On Saturday, Jan. 6, Detroit area punks, Daisys, bid farewell to their Southeast Michigan family at the Pike Room, calling it quits for the time-being. Daisys have been performing non-stop since releasing their full length “Guest Room” in May of 2016, but on New Years Eve of 2017, they announced on their Facebook page that this show would be the last show on the east side of the state.
The band said they were putting things to rest only for the time being, leaving the door open for potential reunion. They said that “issues of mental health, various tensions and bad circumstances” were the reasons for the indefinite hiatus.
Daisys has ruled the do-it-yourself underground music scene for the last year, so a more polished venue like the Crofoot’s Pike Room would almost seem out of place, but the band and attendees quickly made it their own, chatting and playing pool before the first act went onstage.
First up were The Reckless Scamps from Clarkston. The high energy blues inspired punk rock trio quickly set the tone for the entire night, blazing through dancy guitar-solo-laden numbers, leading the crowd in the first of many sing-alongs of the night.
Energy was important to The Reckless Scamps, almost as important as sharing that energy among the crowd.
“You want to get rowdy? Let’s get rowdy,” frontman Sean Neal said to the crowd as they closed out their set.
Next up was Former Critics from Chesterfield. This act was a throwback to the early 2000s style of pop punk, with dramatic melodies, screaming guitars and powerful low end in the bass guitar. The band had very little to say outside of their music, vocalist Jessica Vaugn was getting over a cold, and her powerful vocal melodies were already taking enough of a toll on her.
Third was Pancho Villa’s Skull from Pontiac. The duo was very excited to be playing in their hometown of Pontiac.
“I love playing shows five minutes from my house,” Lead singer and guitar player Tino Ybarra said.
Pancho Villa’s Skull’s music is self described as “Mariachi Punk”, bringing a fierce political edge to the danceable, entirely acoustic musical background. Each song is written in Spanglish, not shying away from criticising American society and the government. They dedicate songs to Donald Trump, the Texas border patrol, and “the politicians and mainstream media who seek to divide us.”
In addition to the fiercely political original songs, Pancho Villa’s Skull covered the song “Un Poco Loco” from the spanish version of the new Disney film Coco, and closed with a cover of Selena’s “Como La Flor.”
Finally, after a night of powerful performances and high emotions, Daisys took to the stage to bring the night to a close and send themselves off, in front of their friends, family, and counterparts in the music scene.

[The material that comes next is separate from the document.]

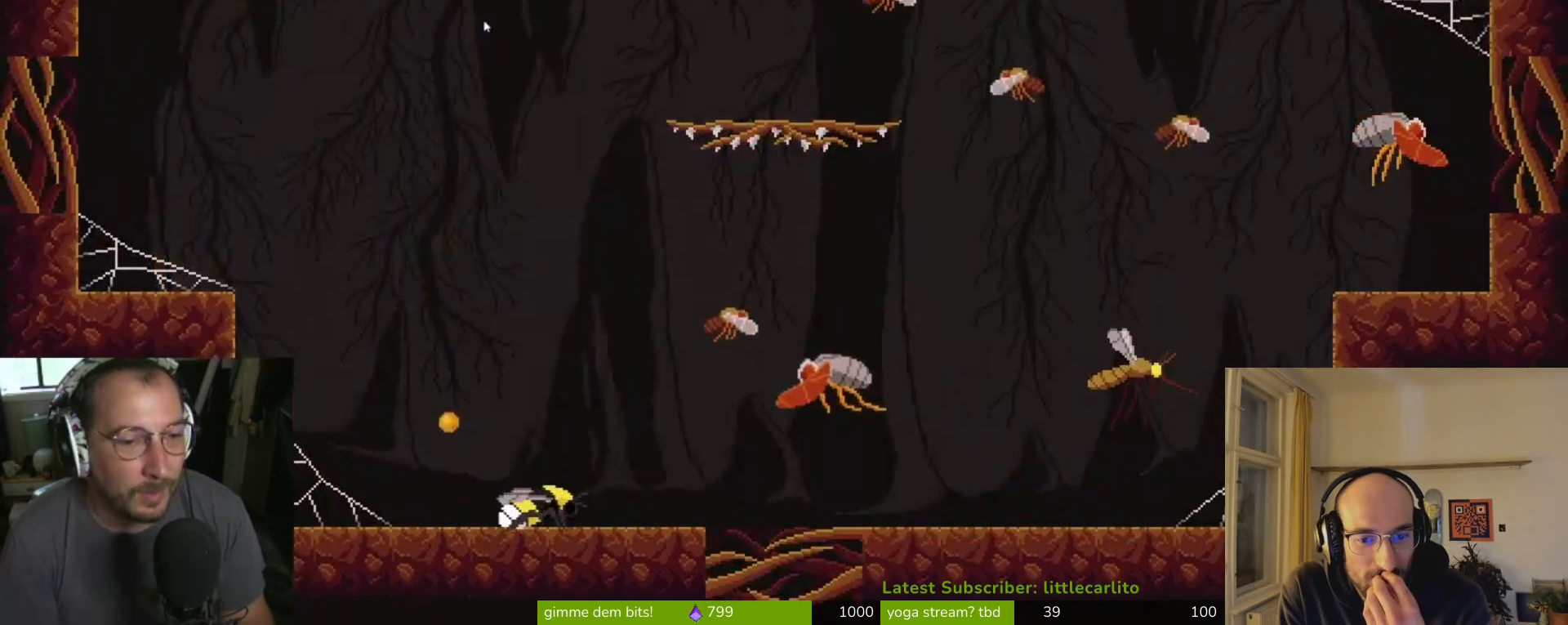
{"buttons": ["CIRCLE"], "left_stick": "down-right", "right_stick": "center", "events": [[33, "CROSS", "down"], [333, "CROSS", "up"], [400, "CIRCLE", "down"], [400, "left_stick", "down-right"]]}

From the first note front woman, Daisy Mosher, hit, the energy and intensity was palpable in the room, with the four piece band stomping and jumping around the stage, sweating and screaming as drums boomed and guitars blared. The crowd returned that energy, with the front of Pike Room’s standing area turning into a giant, swirling mosh pit as they watched what would be the last set of this band.
Beyond just a high energy, high volume band, Daisys was first and foremost a band with something to say, loudly and aggressively promoting diversity and safe spaces within the punk and indie music scenes.

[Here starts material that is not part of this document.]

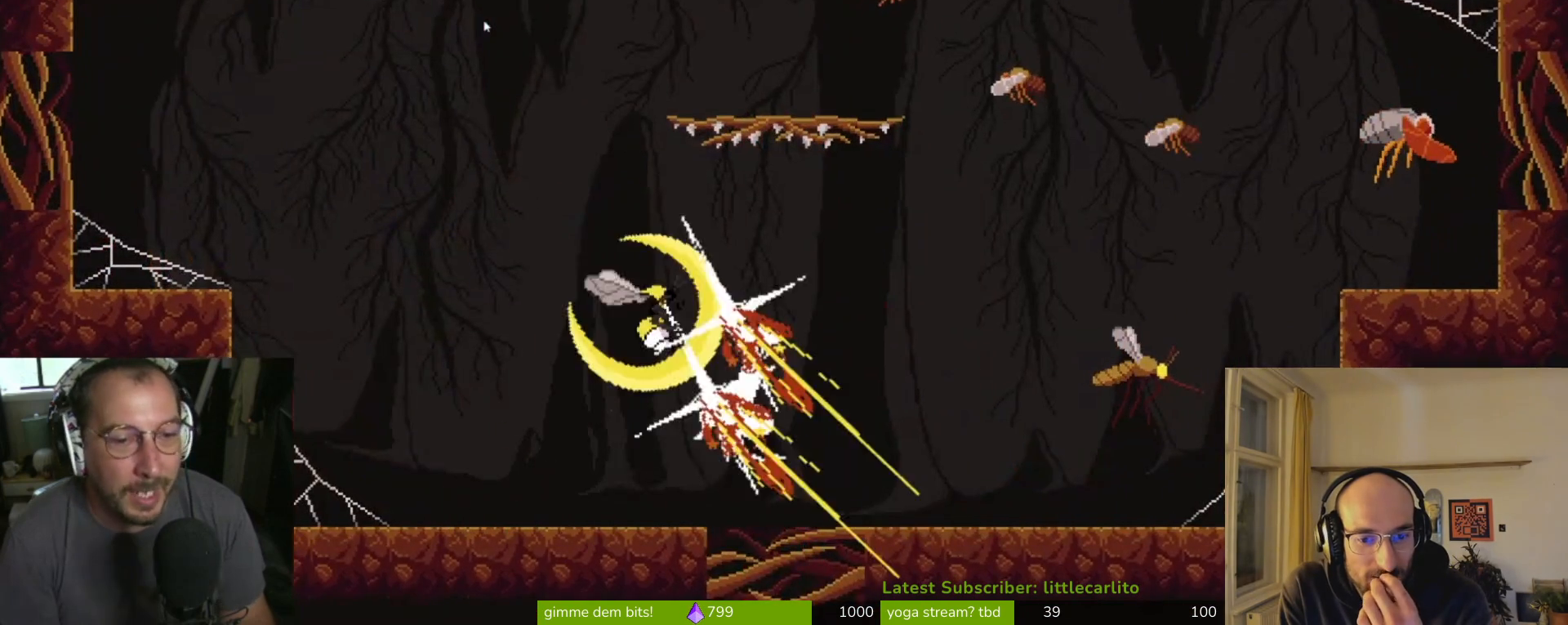
{"buttons": [], "left_stick": "right", "right_stick": "center", "events": [[67, "CIRCLE", "up"], [133, "CIRCLE", "down"], [267, "CIRCLE", "up"], [333, "left_stick", "right"]]}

Mosher would often speak to these issues in between songs, and leave the crowd activated with the messages she gave, and tonight was no different.
“I need you all to promise me something,” Mosher said to the crowd. “Keep your friends safe at shows, please.”
As the set came to a close and the band left everything they had on the Pike Room stage, on the floor in the crowd surrounded by her friends and fans, Mosher reminded everyone that the fight isn’t over yet and there is always more progress to be made.
“We might be done for now,” Mosher said as Daisys finished their last song. “But our work isn’t done. Promise you’re going to keep fighting.”